Wanted: New Vaccine Advisory Committee Members
HHS is looking for candidates with diverse areas of expertise.
The federal health department is looking for suggestions on who should serve on its vaccine advisory committee.
The National Vaccine Advisory Committee, established in 1987, advises Health and Human Services Department officials on disease prevention through vaccine development as well as prevention of adverse reactions to vaccines. There are 17 voting members on the committee (15 public members and two representatives from the vaccine manufacturing industry) who can serve up to four years.
“HHS makes efforts to ensure that the membership of federal advisory committees is balanced in terms of points of view represented and the committee's function,” said a notice published in the Federal Register last week. “[The Office of Infectious Disease and HIV/AIDS Policy] seeks nominations of diverse individuals in the following disciplines/topic areas: vaccine innovation and/or research and development; vaccine safety; vaccine access and financing; health information technologies and immunization information systems; immunization program implementation and management; and vaccine communications.”

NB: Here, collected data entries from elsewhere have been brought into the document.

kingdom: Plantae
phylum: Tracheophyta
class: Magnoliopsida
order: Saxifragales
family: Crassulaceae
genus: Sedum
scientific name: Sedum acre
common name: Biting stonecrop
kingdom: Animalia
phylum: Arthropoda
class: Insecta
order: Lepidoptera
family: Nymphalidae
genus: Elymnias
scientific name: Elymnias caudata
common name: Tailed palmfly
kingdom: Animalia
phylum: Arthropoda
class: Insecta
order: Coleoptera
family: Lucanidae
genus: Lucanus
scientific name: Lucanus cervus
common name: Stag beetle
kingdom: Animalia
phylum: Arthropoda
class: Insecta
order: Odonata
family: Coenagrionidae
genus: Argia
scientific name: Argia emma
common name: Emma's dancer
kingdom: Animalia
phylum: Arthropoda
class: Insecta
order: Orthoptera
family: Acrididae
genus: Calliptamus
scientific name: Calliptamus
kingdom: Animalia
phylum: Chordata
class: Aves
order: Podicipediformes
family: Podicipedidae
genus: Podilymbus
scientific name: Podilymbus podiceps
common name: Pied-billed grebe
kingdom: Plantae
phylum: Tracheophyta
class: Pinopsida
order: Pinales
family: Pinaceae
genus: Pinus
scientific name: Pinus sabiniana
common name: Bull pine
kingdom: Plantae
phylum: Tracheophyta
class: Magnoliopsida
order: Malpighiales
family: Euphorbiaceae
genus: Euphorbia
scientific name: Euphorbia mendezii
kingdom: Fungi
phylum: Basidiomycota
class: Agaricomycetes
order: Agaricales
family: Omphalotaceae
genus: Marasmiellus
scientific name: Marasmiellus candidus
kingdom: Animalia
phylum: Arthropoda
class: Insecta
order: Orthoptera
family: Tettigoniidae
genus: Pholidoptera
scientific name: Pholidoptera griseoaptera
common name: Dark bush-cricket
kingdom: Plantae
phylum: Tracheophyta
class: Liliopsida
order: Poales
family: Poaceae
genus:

Submissions are due by June 24. Individuals who serve on federal advisory committees are considered “special government employees,” which means they are subject to ethics reviews to find if they have any conflicts of interest.
The advisory committee said in September 2019, before the start of the coronavirus pandemic, that “proliferation of online misinformation about vaccines is an example of how the immunization landscape has transformed since the release of the last [national vaccine plan] in 2010.” Additionally, “vaccination saves lives, but only if people trust that they are safe and effective, and agree to receive the vaccine,” said its report.
Indeed, vaccine misinformation and disinformation as well as vaccine hesitancy became pervasive issues during the pandemic.
In September 2020, members of the advisory committee sent then-Assistant Secretary for Health Adm. Brett Giroir a letter urging “urge immediate action to take proactive steps to build public confidence in COVID-19 vaccine development, safety processes, approval, and recommendation criteria.” At the time, no vaccines were still being developed and there was much hesitancy about them for various reasons.
In June 2021, the advisory committee released a report on how to advance equity of immunizations, which said that, “[the Centers for Disease Control and Prevention’s] current activities with COVID-19 vaccines may be a model for success and should continue to be funded to provide additional engagement for all [Advisory Committee on Immunization Practices]-recommended vaccinations in the future.”